Morgan’ın dudakları hafifçe titredi. Doğruldu ve aynı zayıf gülümsemeyle babasına baktı.
“O adamın yanında bir düzine Aziz var. Onu -hepsini- tek başıma mı durdurmam gerekiyor? Bu pek adil görünmüyor.”
Kılıçların Kralı gözlerini ondan kaçırdı ve omuz silkti.
“Eğer bunun adil olmadığını düşünüyorsan, git ve kendi Azizlerini bul.”
Sunny onların diyaloğunu bir uyumsuzluk hissiyle dinliyordu. Anvil neden bu kadar soğukkanlıydı? Neden Morgan’la birlikte Bastion’a daha fazla kuvvet göndermiyordu?
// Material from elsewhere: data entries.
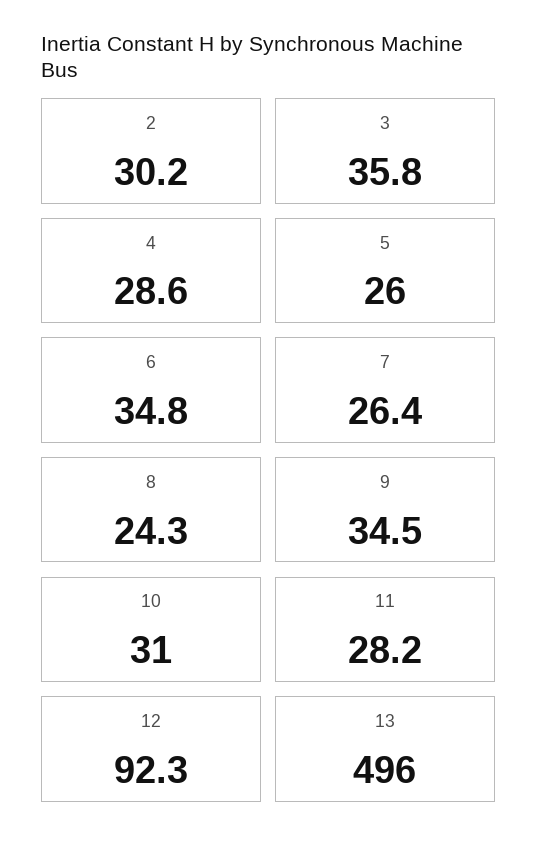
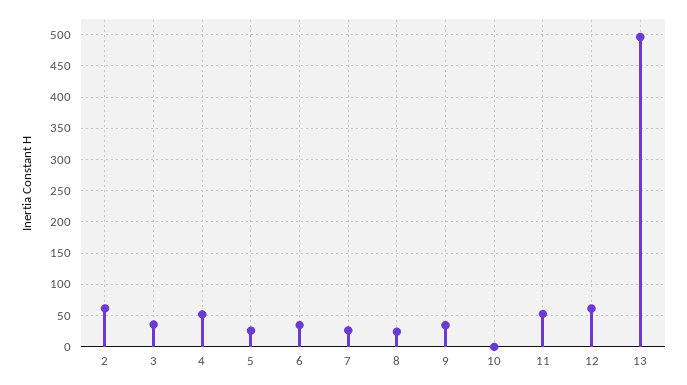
2: 30.2 -> 60
4: 28.6 -> 50
10: 31 -> 0
11: 28.2 -> 50
12: 92.3 -> 60

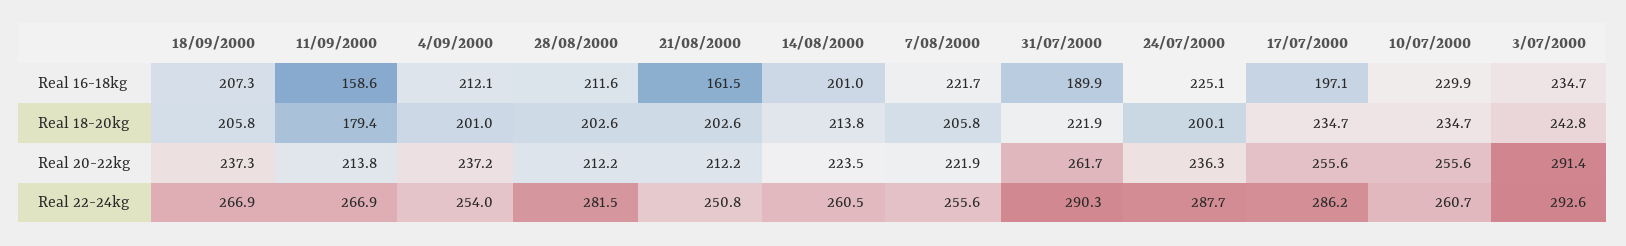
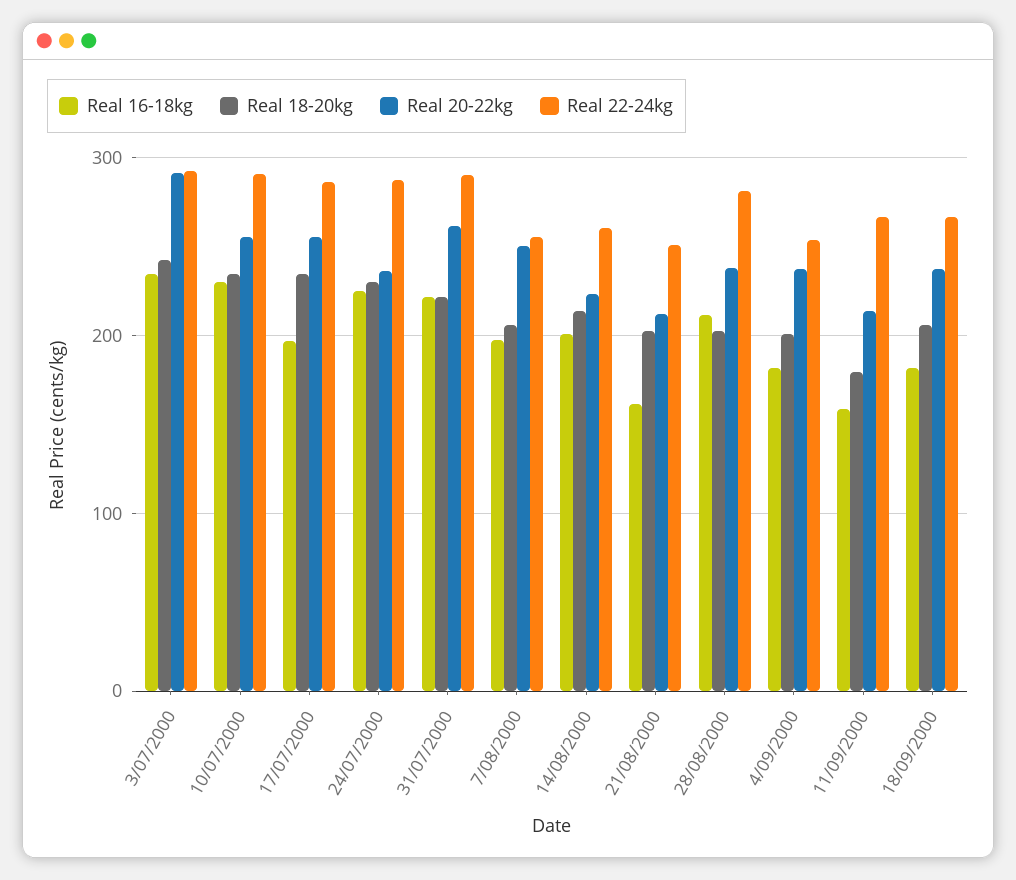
Real 16-18kg, 18/09/2000: 207.3 -> 180
Real 16-18kg, 4/09/2000: 212.1 -> 180
Real 16-18kg, 7/08/2000: 221.7 -> 200
Real 16-18kg, 31/07/2000: 189.9 -> 220
Real 18-20kg, 24/07/2000: 200.1 -> 230
Real 20-22kg, 28/08/2000: 212.2 -> 240
Real 20-22kg, 7/08/2000: 221.9 -> 250
Real 22-24kg, 10/07/2000: 260.7 -> 290

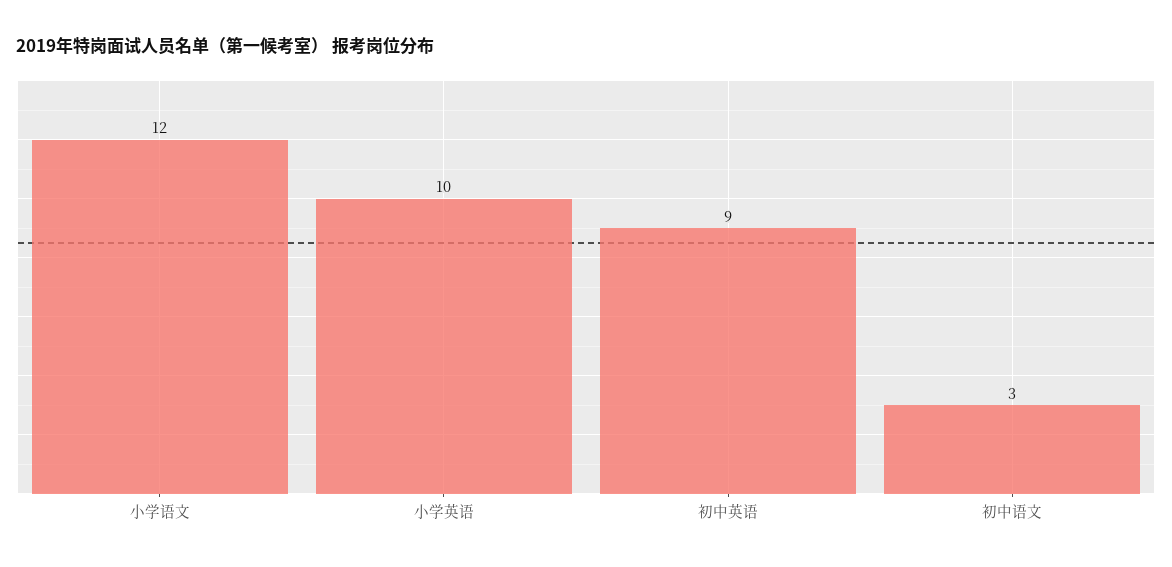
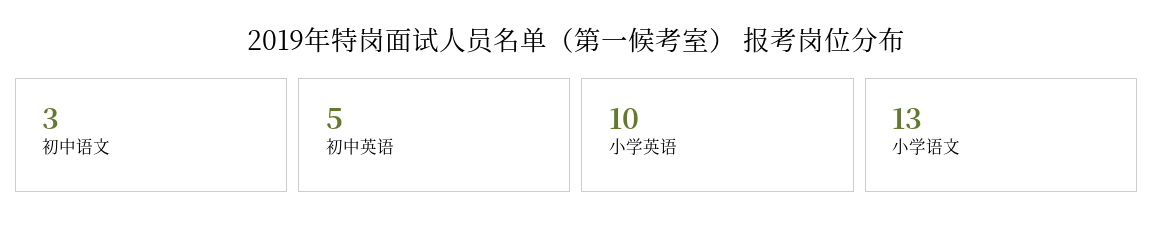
小学语文: 12 -> 13
初中英语: 9 -> 5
Godgrave’deki ilerleme gerçekten bu kadar önemli miydi, yoksa daha fazla Citadel’in kontrolünü Mordret’e kaptırmak umurunda değil miydi?
Eğer öyleyse, neden?
Ya Kılıçların Kralı aklını kaçırmıştı ya da Sunny’nin anlayamadığı bir şey vardı.
Morgan bir süre sessiz kaldıktan sonra tekrar eğildi.
“Emredersiniz.”
Doğruldu ve birden Naeve’i işaret etti.
“Bakın. Bir Aziz buldum. Onu alabilir miyim?”
Anvil başını umursamazca salladı.
“Kalan Gecegezenlerle dilediğinizi yapın.”
Ağır bakışlarını tekrar ona çevirdi, yüzünü dikkatle inceledi ve ardından soğuk bir tonda ekledi:
“…O yaratığa bir daha sakın yenik düşme Morgan.”